Zelaya went on to graduate from high school and Texas A&M, and is now staying in the country under President Obama’s Deferred Action for Childhood Arrivals program.
“I understand what they’re going through,” he said of his decision to come help the newest arrivals. “I understand the journey, what it is to be in a detention center and what they can have if they’re reunited” with families, he said. “I know our country is grappling with this. If we send them back, they’re being sent back to death.”
Ofelia De Los Santos, a native of nearby Edinburg who is coordinating volunteers, said she can’t help but think of her 18-year-old grandson.
“He’s never had to run for his life, to be thirsty or hungry,” she said, her voice catching as she removed her glasses. “You go home and think: What would I do if my children were being recruited by those gangs? Would I sell my house and send my children north?”
In the early days of the relief effort, volunteers were walking families from the bus station at all hours, mothers leading children by the hand through a series of back alleys where drifters lurked and broken glass glittered underfoot. Those with longer layovers they took into their homes, providing food and a place to rest.
Now the process is more formal. Arrivals are announced by loudspeaker and ushered through.
“Who’s my volunteer with this family?” called out Hermi Forshage, handling intake last week at a table marked “Catholic Charities Disaster Response.”
Forshage, 54, was working with a Guatemalan mother and her teenage son, reviewing their immigration paperwork and bus itinerary to Mobile, Ala.
“They’re very, very scared,” she told the volunteers before handing them off. “They don’t speak Spanish. She knows ‘si’ very well, though, right?” Forshage said.
The woman, who spoke an indigenous language, nodded. “Si.”
They shared a fragile smile. The woman looked relieved.
“She likes to cry,” Forshage said. “She’s already made me cry once.”
A volunteer named Sandy in a red San Antonio Spurs cap moved the pair to pick new outfits from the dozens of folding tables stacked with clothes, toiletries and other supplies, sorted by age, sex and size.

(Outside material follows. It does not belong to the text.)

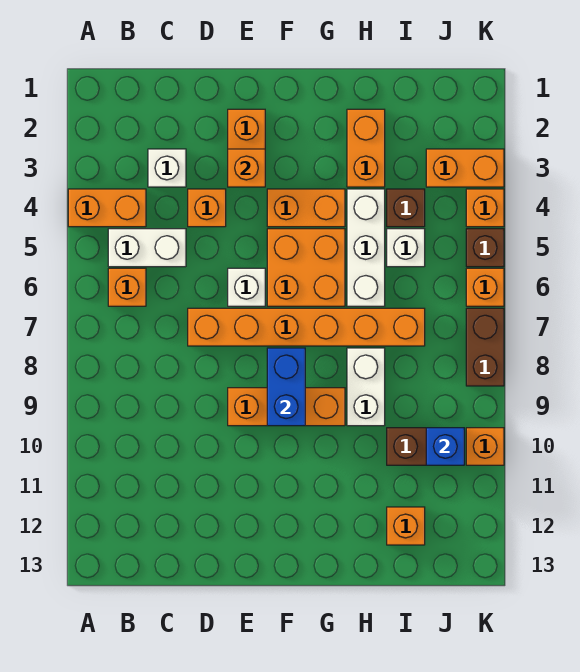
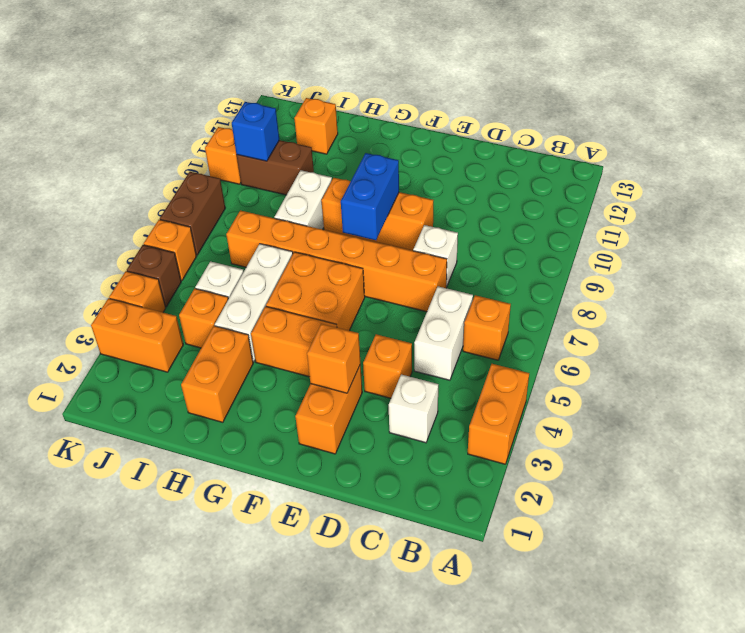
orange 1x2 brick [68,189,146,227] -> orange 1x2 brick turned to [468,364,529,464]
white 1x2 brick [108,229,186,267] -> white 1x2 brick turned to [414,286,473,380]
white 1x1 brick [228,268,265,306] -> white 1x1 brick moved to [413,225,458,287]
brown 1x1 brick [387,189,425,227] -> orange 1x1 brick [179,289,228,348]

A new pair took their place in front of Forshage — this time a Salvadoran father and his small daughter, clutching a stuffed purple hedgehog labeled “Kiss me.”
Forshage brightened. “How old are you?” she asked.

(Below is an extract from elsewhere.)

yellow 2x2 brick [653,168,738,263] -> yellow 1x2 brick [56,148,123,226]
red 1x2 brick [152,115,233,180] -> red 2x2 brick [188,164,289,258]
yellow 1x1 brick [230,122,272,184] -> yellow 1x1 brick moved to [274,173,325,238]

The girl held up three fingers.
“This is hard,” Forshage sighed, reviewing the pair’s bus tickets to Indiana and handing them a sign that read, “Please help me, I do not speak English, what bus do I need to take?”
Some of the new arrivals have been pregnant women; a few were women who gave birth after crossing and showed up with babies in their arms.

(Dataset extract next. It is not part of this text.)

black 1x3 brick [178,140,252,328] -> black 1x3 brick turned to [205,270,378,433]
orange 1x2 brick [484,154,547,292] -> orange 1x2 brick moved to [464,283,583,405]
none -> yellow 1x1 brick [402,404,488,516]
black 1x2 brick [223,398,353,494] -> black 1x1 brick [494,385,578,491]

Carmen Garza, 46, a mother of four from nearby Mission, said some skeptical friends had asked why the immigrants kept coming, and whether they carried diseases. She said she tried not to judge the immigrants. She grew up just over the border in Mexico, where she has relatives and her husband still works.
“Who are we to judge them? We’ve led a privileged life,” she said.
Forshage said she had stayed in touch with some of those she has helped.
“I talk to them and reassure them that the worst is over. Of course, when they go before the judge for deportation proceedings, who knows?” she said. “But will they ever show up?”
She is touched by the immigrants’ stories, she said, but also pained. Parents tell her about extortion by smugglers, about children kidnapped with guns to their heads, about youngsters who fell ill and almost died during the journey.
Still, she said, she planned to keep volunteering.
“If my neighbor is in trouble, I help my neighbor,” she said. “And these people are our neighbors.”